Dari sana, kita akan mendapati cerita-cerita sejarah Blambangan, dari Menak Sembar (1479-1489) sampai dengan Menak Kembar, Prabu Tawangalun II dan Prabu Agung Wilabrata (1655), atau selama ibukota belum bertempat di Macanputih, dapat dikatakan sebagai sejarah paling gelap dalam dunia kesejarahan di Jawa. Masa kekuasaan sembilan raja selama hampir dua abad yang nyaris tanpa catatan.

  • Sejarah Sumber

Pada tanggal 23 Maret 1767, Bendera Belanda berkibar di Teluk Pangpang, pelabuhan Internasional milik Kerajaan Blambangan di Selat Blambangan (kini Selat Bali). Setelah itu Perang Semesta Blambangan terjadi selama tahun 1767-1774, dan terus berlanjut hingga tahun 1815 dengan intensitas yang lebih kecil.

Tahun 1773, VOC yang telah menyita seluruh catatan khasanah ilmu dan informasi peninggalan Kerajaan Blambangan dalam ekspansi tahun 1767-1768, kemudian membakar-nya di Banger. Untuk memutus rantai sejarah generasi yang akan datang, VOC memerintahkan pada Bupati Banger, Tumenggung Djoyonegoro (1767-1804) agar menugaskan Purwasastra untuk menulis babad tentang Blambangan.

Lima tahun kemudian, tepatnya pada tahun 1778, salah satu cicit Susuhunan Prabu Tawangalun II yang bernama Mas Serandhil (1713-1782) untuk pertama-kali menyampaikan kidung Suluk Balumbung kepada putera-puteranya di Gunung Dupa. Isinya adalah cerita sejarah Kerajaan Blambangan yang dia peroleh dari ayahnya, Mas Aji Suranatha (1691-1771), putera Pangeran Arya Gajah Binarong, putera Susuhunan Prabu Tawangalun II.

Setelah perlawanan Arya Galedak tahun 1815 di Puger, Belanda melihat semangat perlawanan para keturunan Blambangan akhirnya merasa perlu merubah total Sejarah Blambangan dengan tujuan untuk mematahkan semangat pejuang lokal. Banyak cerita legenda dan dongeng dibuat untuk mendeskreditkan Blambangan dalam bentuk Babad dan Serat.

Serat Damarwulan adalah sejarah paling menyudutkan Blambangan di abad ke-18. Di dalamnya dimunculkan tokoh Menak Jinggo, sosok antagonis bertubuh raksasa dengan kepala anjing yang lengkap dengan segala keburukan sikap dan moral seorang manusia.
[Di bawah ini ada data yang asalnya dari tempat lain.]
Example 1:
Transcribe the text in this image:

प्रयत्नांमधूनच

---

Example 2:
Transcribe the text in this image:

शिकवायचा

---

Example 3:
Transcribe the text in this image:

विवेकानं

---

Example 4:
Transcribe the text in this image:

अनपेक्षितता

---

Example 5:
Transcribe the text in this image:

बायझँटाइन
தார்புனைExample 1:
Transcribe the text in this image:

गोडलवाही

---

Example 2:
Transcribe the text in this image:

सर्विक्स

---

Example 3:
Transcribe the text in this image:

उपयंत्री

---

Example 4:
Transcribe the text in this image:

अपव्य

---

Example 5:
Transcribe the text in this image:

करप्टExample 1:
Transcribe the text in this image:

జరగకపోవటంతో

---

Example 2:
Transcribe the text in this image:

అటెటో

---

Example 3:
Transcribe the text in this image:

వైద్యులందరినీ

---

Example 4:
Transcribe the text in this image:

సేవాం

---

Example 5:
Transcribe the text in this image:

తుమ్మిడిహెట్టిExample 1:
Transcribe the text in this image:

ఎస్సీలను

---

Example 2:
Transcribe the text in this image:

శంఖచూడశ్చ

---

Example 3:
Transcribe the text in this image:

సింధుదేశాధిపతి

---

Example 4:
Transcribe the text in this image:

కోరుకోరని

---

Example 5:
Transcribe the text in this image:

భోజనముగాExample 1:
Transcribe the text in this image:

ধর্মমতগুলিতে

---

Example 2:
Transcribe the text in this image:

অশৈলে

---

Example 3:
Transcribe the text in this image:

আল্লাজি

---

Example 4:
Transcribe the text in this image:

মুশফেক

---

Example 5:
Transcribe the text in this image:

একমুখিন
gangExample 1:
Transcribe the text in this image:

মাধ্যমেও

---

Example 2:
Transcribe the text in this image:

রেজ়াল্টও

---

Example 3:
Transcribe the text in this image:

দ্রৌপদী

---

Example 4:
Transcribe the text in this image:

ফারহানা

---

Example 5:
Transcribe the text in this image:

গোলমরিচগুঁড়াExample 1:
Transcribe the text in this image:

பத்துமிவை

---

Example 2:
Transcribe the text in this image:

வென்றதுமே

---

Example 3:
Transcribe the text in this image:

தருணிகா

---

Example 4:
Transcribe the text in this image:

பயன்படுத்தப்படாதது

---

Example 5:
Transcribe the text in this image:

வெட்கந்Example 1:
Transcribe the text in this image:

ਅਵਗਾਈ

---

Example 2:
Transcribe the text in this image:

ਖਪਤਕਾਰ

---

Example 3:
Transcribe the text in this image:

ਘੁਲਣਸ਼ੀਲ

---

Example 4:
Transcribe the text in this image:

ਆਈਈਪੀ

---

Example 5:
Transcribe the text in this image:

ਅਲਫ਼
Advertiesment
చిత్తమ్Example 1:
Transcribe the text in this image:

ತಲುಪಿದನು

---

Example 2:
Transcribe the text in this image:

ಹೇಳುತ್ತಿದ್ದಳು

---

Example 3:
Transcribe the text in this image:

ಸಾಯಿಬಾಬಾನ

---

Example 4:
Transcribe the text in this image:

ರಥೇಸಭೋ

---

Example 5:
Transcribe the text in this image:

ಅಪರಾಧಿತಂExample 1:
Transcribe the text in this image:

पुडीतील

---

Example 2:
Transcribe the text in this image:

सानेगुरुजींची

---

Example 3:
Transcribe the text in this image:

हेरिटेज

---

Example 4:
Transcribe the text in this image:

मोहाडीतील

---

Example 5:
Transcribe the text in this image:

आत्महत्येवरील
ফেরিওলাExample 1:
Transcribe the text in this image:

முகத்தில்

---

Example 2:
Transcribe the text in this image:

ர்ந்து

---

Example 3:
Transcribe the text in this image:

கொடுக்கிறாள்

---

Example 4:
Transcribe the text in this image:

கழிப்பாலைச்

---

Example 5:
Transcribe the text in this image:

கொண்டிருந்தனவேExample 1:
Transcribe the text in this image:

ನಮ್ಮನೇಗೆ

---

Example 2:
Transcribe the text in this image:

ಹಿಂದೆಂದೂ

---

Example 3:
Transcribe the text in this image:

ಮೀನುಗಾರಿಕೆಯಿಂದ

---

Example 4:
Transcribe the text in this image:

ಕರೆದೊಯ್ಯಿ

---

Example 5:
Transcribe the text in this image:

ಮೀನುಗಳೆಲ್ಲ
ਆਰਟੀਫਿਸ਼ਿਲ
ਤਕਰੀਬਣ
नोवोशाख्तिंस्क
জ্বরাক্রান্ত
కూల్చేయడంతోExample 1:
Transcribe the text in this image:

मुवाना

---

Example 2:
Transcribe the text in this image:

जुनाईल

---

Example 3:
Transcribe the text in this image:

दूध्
Semua itu jelas untuk lebih menyudutkan penduduk dan pejuang Blambangan agar semakin terpinggirkan dan dibenci sekaligus ditakuti karena dianggap bukan keturunan manusia.

Babad-babad tersebut banyak diedarkan pada abad 18 dan 19. Cerita-cerita tutur dibuat dan disebarkan melalui para pamancanggah menmen (pendongeng keliling). Setelah Generasi saksi mata banyak yang meninggal, maka generasi-generasi selanjutnya hanya mendengar cerita dari pendongeng keliling yang sengaja disebar kompeni. Akibatnya, muncul banyak versi tentang satu kejadian yang sama dalam Sejarah Blambangan yang di masa kemudian membingungkan generasi anak-cucu. Sejarah Blambangan lebih tepat dianggap tertutupi mitos dan kental dengan politik adu domba.
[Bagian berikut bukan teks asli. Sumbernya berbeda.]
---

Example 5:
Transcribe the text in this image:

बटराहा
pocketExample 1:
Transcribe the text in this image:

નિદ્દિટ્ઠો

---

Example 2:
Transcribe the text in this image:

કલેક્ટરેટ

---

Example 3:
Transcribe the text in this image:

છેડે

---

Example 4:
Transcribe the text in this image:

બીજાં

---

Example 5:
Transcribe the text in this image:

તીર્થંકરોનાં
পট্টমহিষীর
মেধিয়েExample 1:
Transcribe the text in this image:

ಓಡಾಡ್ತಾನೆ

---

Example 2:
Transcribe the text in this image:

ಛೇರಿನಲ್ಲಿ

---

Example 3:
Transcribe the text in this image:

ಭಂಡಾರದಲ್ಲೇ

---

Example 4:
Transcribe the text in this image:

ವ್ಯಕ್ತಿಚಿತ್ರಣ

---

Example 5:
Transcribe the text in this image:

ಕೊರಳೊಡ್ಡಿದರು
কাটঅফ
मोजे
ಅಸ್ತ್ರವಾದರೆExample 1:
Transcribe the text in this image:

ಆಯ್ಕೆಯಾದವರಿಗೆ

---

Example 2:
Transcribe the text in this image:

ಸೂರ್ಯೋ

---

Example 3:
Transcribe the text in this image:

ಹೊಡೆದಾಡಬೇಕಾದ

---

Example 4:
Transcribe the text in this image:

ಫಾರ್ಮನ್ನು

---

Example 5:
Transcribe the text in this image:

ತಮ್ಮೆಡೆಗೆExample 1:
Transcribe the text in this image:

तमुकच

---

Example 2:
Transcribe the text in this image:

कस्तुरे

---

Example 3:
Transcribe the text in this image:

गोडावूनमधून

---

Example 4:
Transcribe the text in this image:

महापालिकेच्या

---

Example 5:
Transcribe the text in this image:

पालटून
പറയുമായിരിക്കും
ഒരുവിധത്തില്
Belanda memang sengaja dan terus berupaya membangun sistem “kotak-kotak” etnis dan menumbuhkan perpecahan di masyarakat dengan adudomba atas nama agama, suku, dan kedaerahan. Padahal jika kita melihat dalam sejarah Blambangan secara utuh, Blambangan sebenarnya sangat menjunjung tinggi budaya pluralisme.

  • Menulis Sendiri Sejarah Kita

Sering, bahkan hampir selalu kita temui di berbagai diskusi sejarah, dimana orang Blambangan cinta mati dan membela mati-matian Blambangan. Tapi cara mencintai Blambangan itu menggunakan sumber sejarah yang didiktekan oleh musuh-musuh Blambangan yang mereka benci itu. Sangatlah lucu!, karena cara mereka membela Blambangan justru menggunakan sumber sejarah yang dahulu ditulis untuk menghancurkan Blambangan.

Dari sinilah saya anggap muncul fanatisme buta. Meyakini tapi tanpa tahu cerita itu sumbernya dari mana. Padahal fanatisme buta itulah justru yang paling banyak berperan dalam menyembunyikan, menutupi, menghapus, dan merubah sejarah kita.

Jika orang luar Blambangan menulis tentang Blambangan, pasti Blambangan jadi objek, bukan subjek. Blambangan jadi pihak antagonis dan Blambangan selalu menjadi pihak yang kalah atau buruk. Bahkan kemudian orang Blambangan pun ikut-ikutan memperlakukan sejarah mereka sendiri seperti itu. Apalagi membahas Hindu melawan Islam, Mataram melawan Blambangan, Madura melawan Blambangan, dan Bali melawan Blambangan.

Sepatutnya, sejarah kita haruslah versi kita sendiri. Bukan Babad Belanda, bukan pula Babad Lokal rasa Belanda yang penuh muatan adu domba antar suku, antar agama, dan antar daerah. Mumpung masih ada arsip-arsip di keraton-keraton, ada cerita tutur dari trah keturunannya. Mari kita buru dan temukan data-datanya. Kemudian kita tulis yang belum pernah ditulis.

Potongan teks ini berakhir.